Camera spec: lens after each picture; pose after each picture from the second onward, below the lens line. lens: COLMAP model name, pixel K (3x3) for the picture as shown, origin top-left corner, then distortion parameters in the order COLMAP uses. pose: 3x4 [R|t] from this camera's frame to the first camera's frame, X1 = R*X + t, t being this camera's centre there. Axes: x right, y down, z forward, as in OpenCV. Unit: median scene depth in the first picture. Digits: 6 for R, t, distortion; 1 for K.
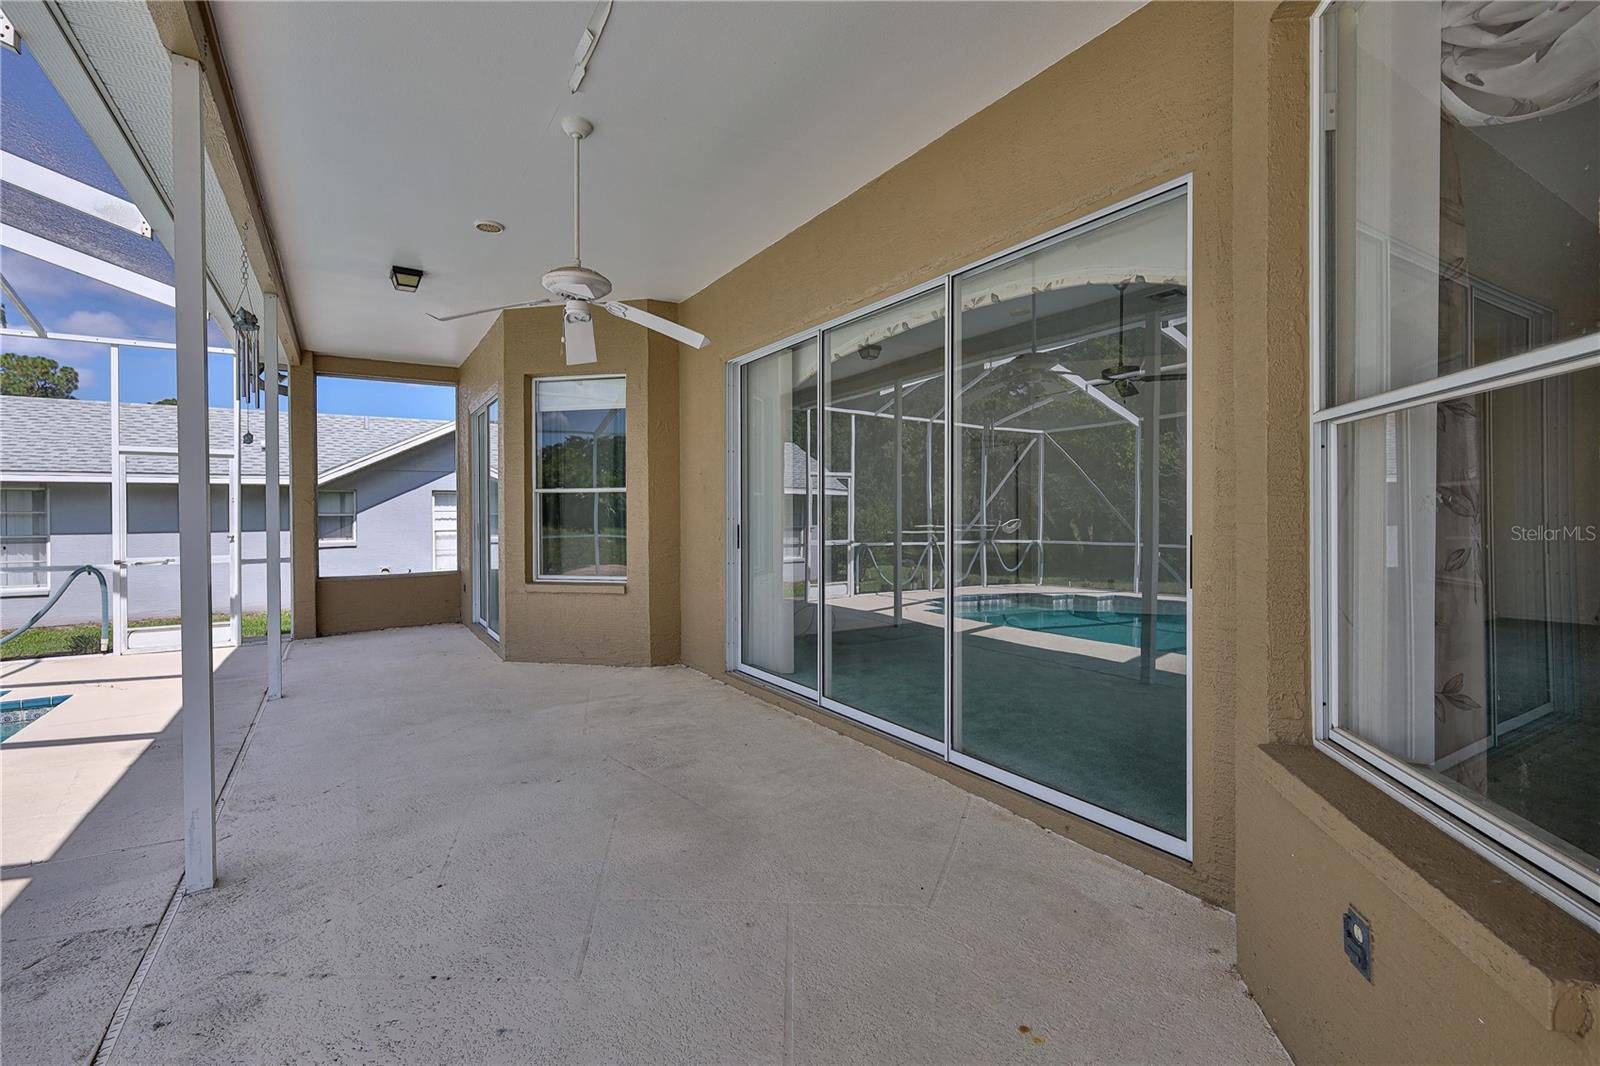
lens RADIAL K [[706.4, 0, 793.3], [0, 706.4, 507.8], [0, 0, 1]] dist [-0.001424, -0.000975]
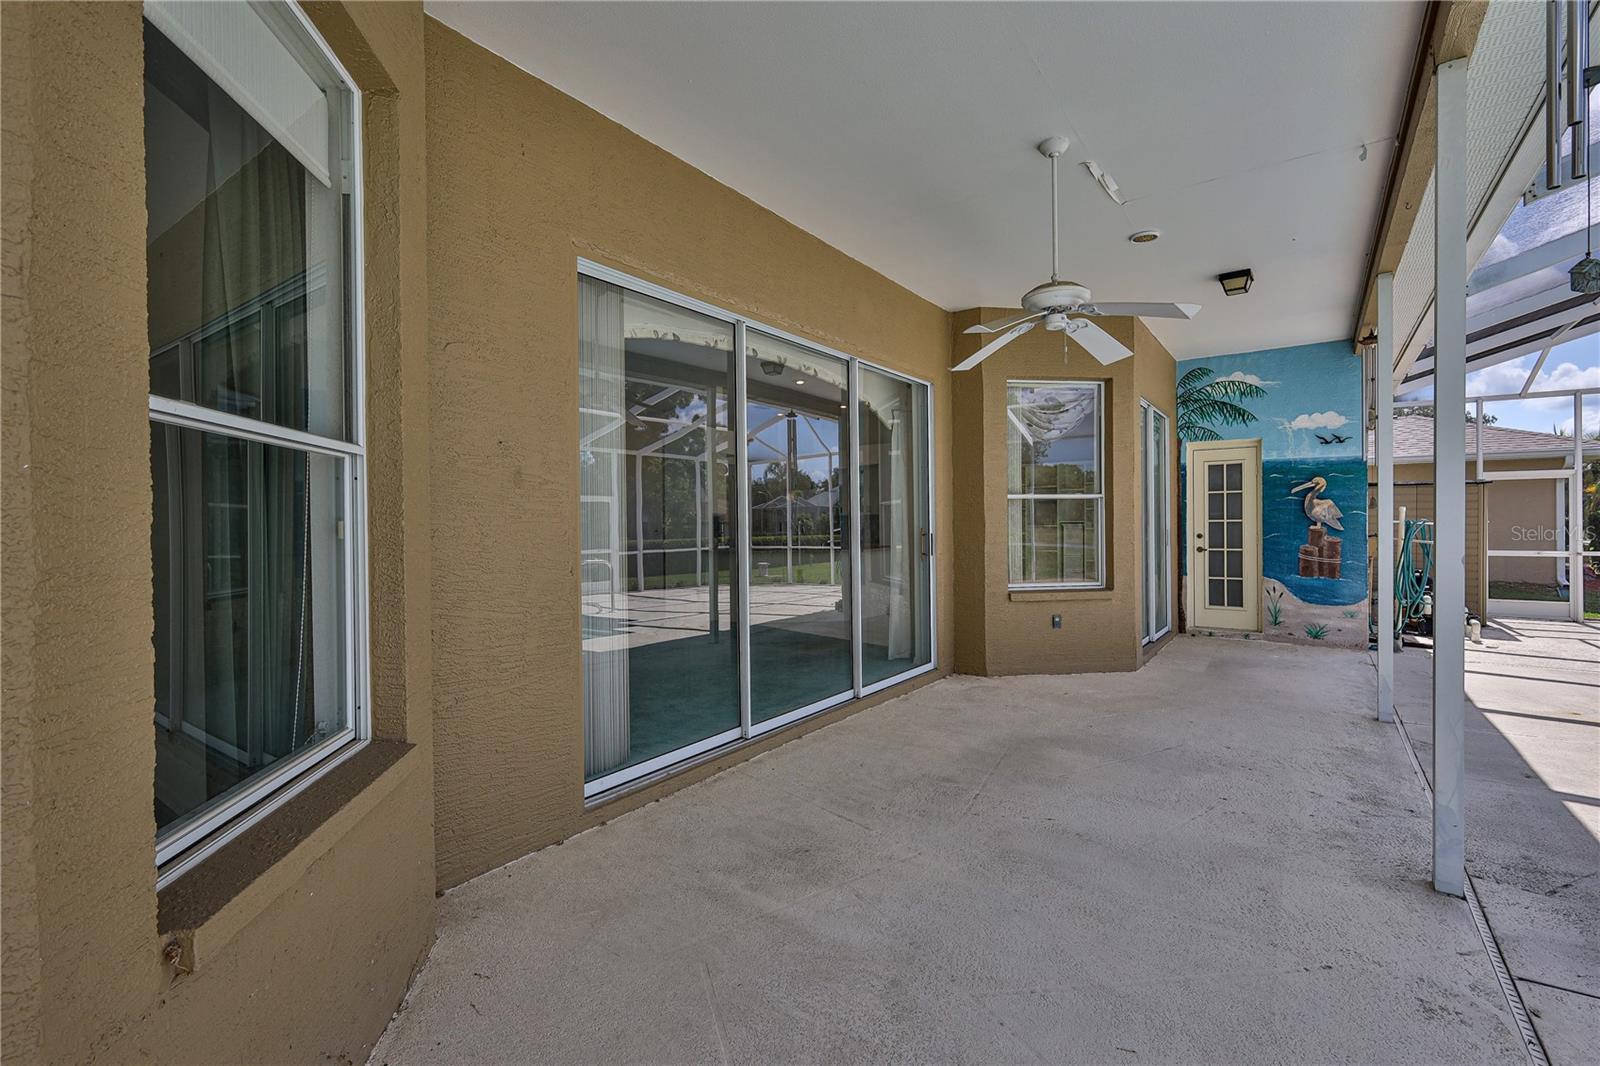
lens RADIAL K [[706.4, 0, 787.3], [0, 706.4, 528.4], [0, 0, 1]] dist [-0.001424, -0.000975]
pose [[-0.364144, 0.003650, 0.931336, -0.633891], [0.004737, 0.999987, -0.002067, 0.010880], [-0.931331, 0.003659, -0.364156, 0.989617]]
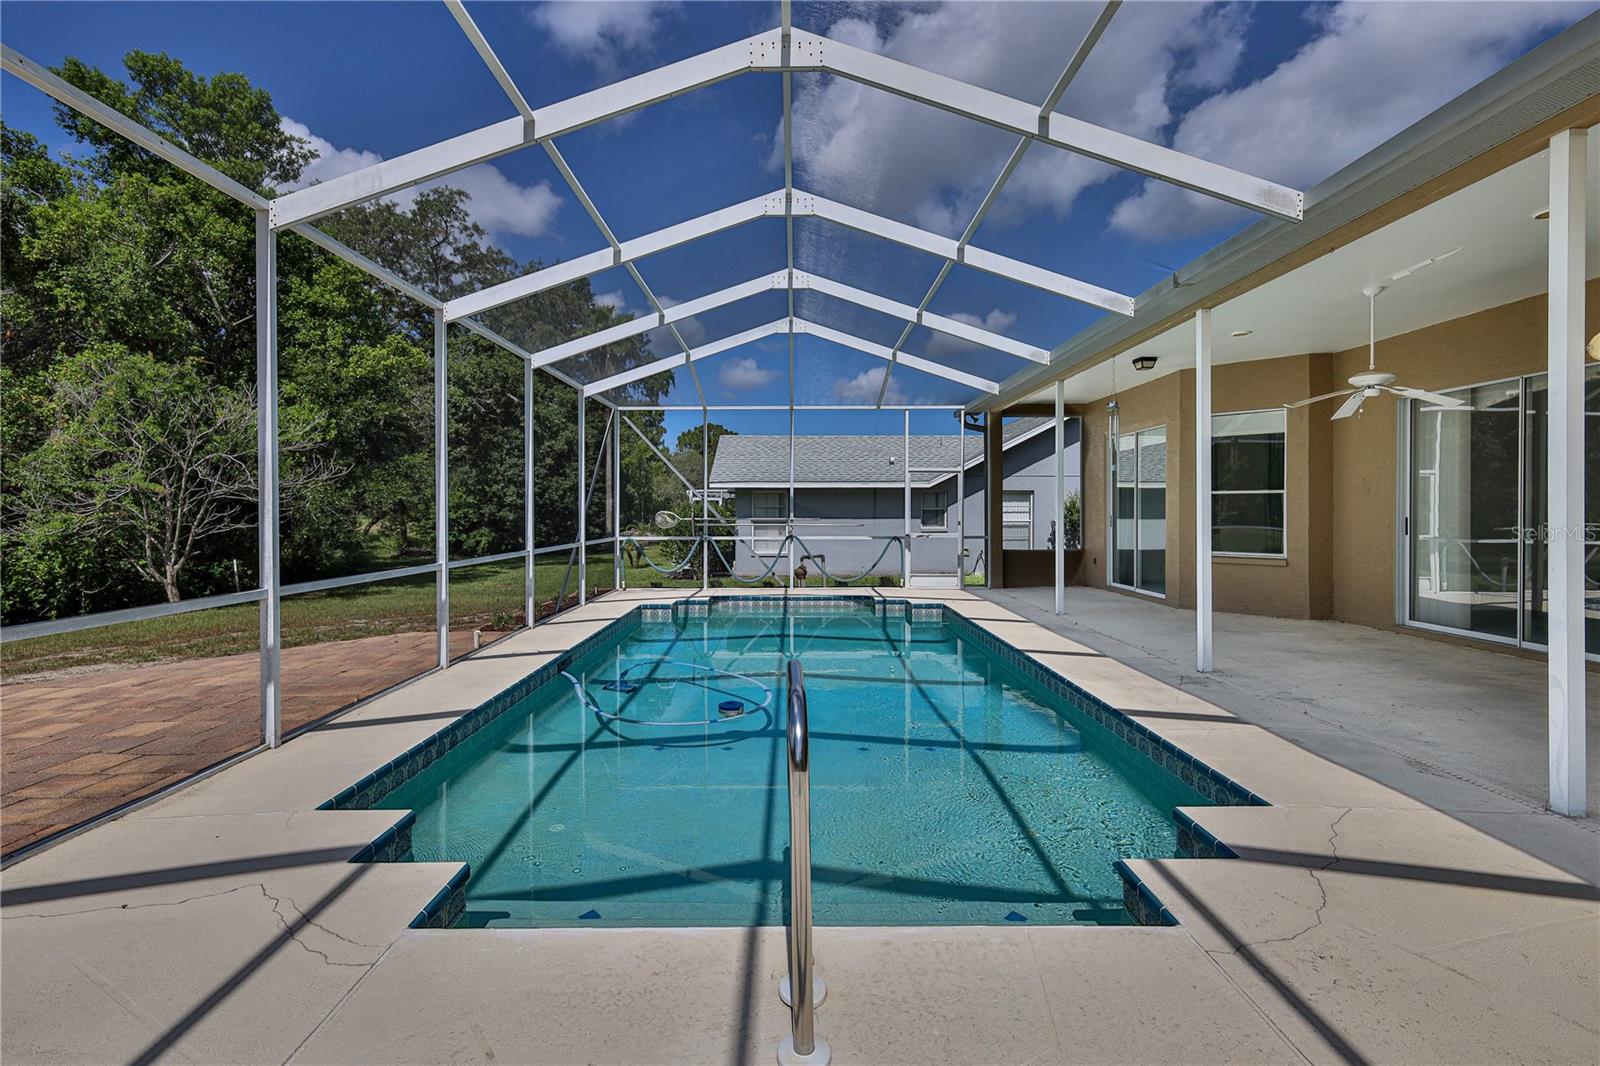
lens RADIAL K [[706.4, 0, 780.2], [0, 706.4, 512.4], [0, 0, 1]] dist [-0.001424, -0.000975]
pose [[0.841779, 0.008994, -0.539748, -0.363077], [-0.002975, 0.999923, 0.012023, 0.002012], [0.539815, -0.008515, 0.841741, -0.797754]]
+ + + + + + +
*REQUIRED WORK*:
Copy the data above word for word, but omit the pictures.

*RESULT OF THIS TASK*:
Camera spec: lens after each picture; pose after each picture from the second onward, below the lens line. lens: COLMAP model name, pixel K (3x3) for the picture as shown, origin top-left corner, then distortion parameters in the order COLMAP uses. pose: 3x4 [R|t] from this camera's frame to the first camera's frame, X1 = R*X + t, t being this camera's centre there. Axes: x right, y down, z forward, as in OpenCV. Unit: median scene depth in the first picture. Digits: 6 for R, t, distortion; 1 for K.
lens RADIAL K [[706.4, 0, 793.3], [0, 706.4, 507.8], [0, 0, 1]] dist [-0.001424, -0.000975]
lens RADIAL K [[706.4, 0, 787.3], [0, 706.4, 528.4], [0, 0, 1]] dist [-0.001424, -0.000975]
pose [[-0.364144, 0.003650, 0.931336, -0.633891], [0.004737, 0.999987, -0.002067, 0.010880], [-0.931331, 0.003659, -0.364156, 0.989617]]
lens RADIAL K [[706.4, 0, 780.2], [0, 706.4, 512.4], [0, 0, 1]] dist [-0.001424, -0.000975]
pose [[0.841779, 0.008994, -0.539748, -0.363077], [-0.002975, 0.999923, 0.012023, 0.002012], [0.539815, -0.008515, 0.841741, -0.797754]]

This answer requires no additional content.